Not long after “The Originalist” ended its run, Scalia was back on the stage in the opera “Scalia/Ginsburg,” which had three performances in July of 2015 at the Castleton Festival in Virginia.

The opera was written by Harvard and Yale music grad, Derrick Wang. Perhaps not surprisingly, Wang also has a law degree.  In the comedic opera, the University of Maryland School of Law grad tells a “Christmas Carol”-esque story in which Justice Scalia is trapped in the Supreme Court’s courtroom by a figure resembling a Greek god called “The Commentator.” Displeased by the frequency with which Scalia dissents from the majority of the Court, the Commentator calls for Scalia to justify his legal reasoning, saying that the only way Scalia can leave the courtroom is by passing three trials.

Just then, Ginsburg bursts through the ceiling, quipping, “It’s not the first time I’ve had to break through a ceiling,” referring to how she broke through glass ceilings to rise in the legal profession when few women were working as lawyers and judges.

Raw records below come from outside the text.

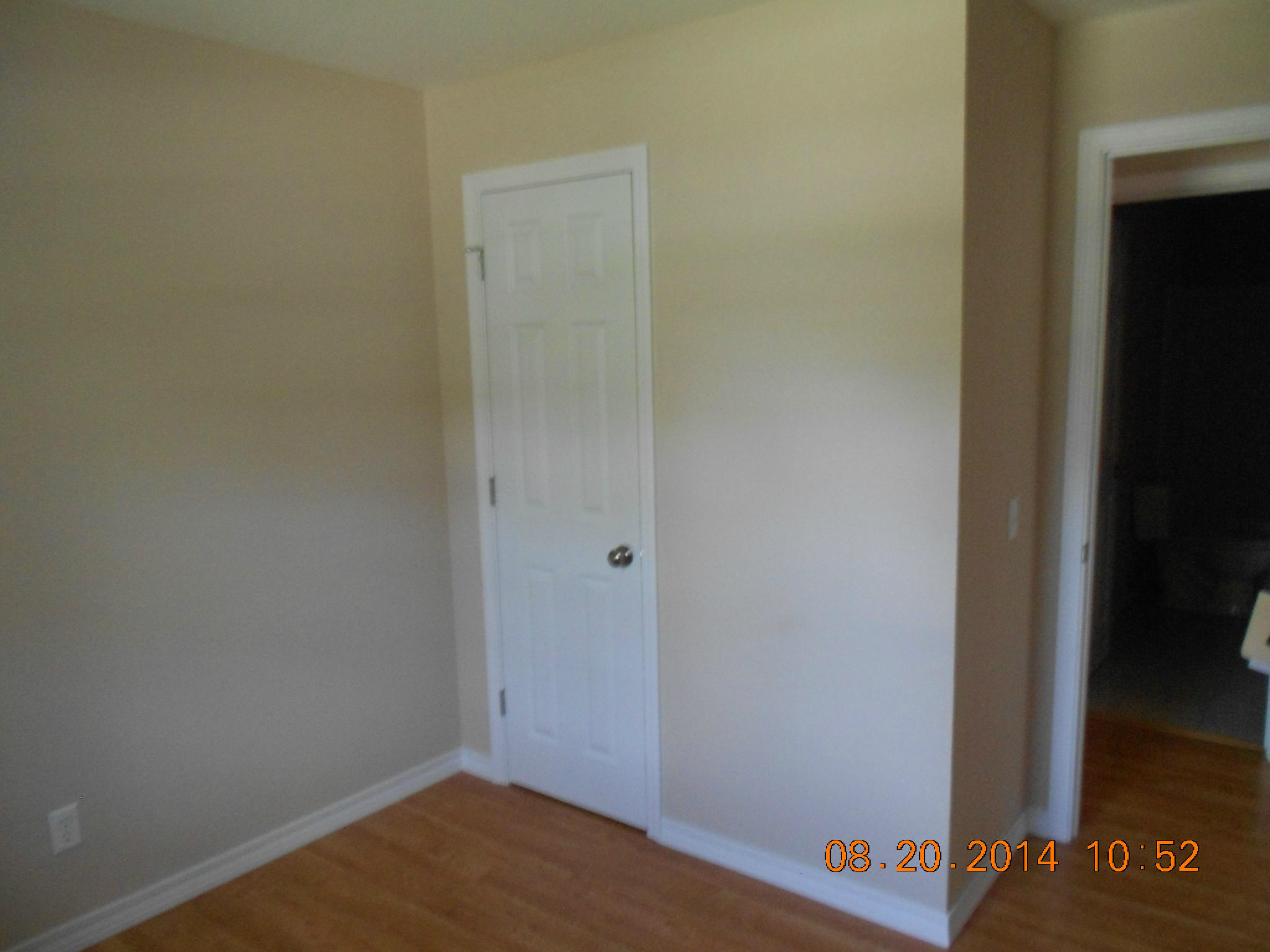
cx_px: 635
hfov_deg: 67.3
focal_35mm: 26
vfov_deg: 53.1
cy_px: 476
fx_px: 954
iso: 320
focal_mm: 4.6
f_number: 3.2
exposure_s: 1/30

Throughout the rest of the opera, which draws from Verdi, Puccini and even the Star-Spangled Banner (Scalia: “Oh, Ruth, can you read? You’re aware of the text./Yet so proudly you’ve failed to derive its true meaning), the Justices go through the various trials together.

So how did Wang come up with this unlikely idea for an opera?

As Wang told NPR in 2013, the flash of insight came while reading Scalia’s dissents in law school:

“I realized this is the most dramatic thing I’ve ever read in law school … and I started to hear music — a rage aria about the Constitution. And then, in the midst of this roiling rhetoric, counterpoint, as Justice Ginsburg’s words appeared to me — a beacon of lyricism with a steely strength and a fervent conviction all their own. And I said to myself, ‘This is an opera.’ ”

Scalia and Ginsburg’s shared love of opera is well-known, and Ginsburg attended the world premiere of “Scalia/Ginsburg” at the Castleton Festival in July, 2015, later saying “I loved every minute of it.” The opera’s libretto draws on statements made by Scalia and Ginsburg, court cases, opera history, and comes with extensive footnotes.

Scalia saw the show in 2013 when it received a partial airing as part of the Washington National Opera’s young artist program. Scalia told NPR, “It was wonderful,” and was thrilled that his part was written to be sung by a tenor: “If I had my choice, I’d be a tenor.”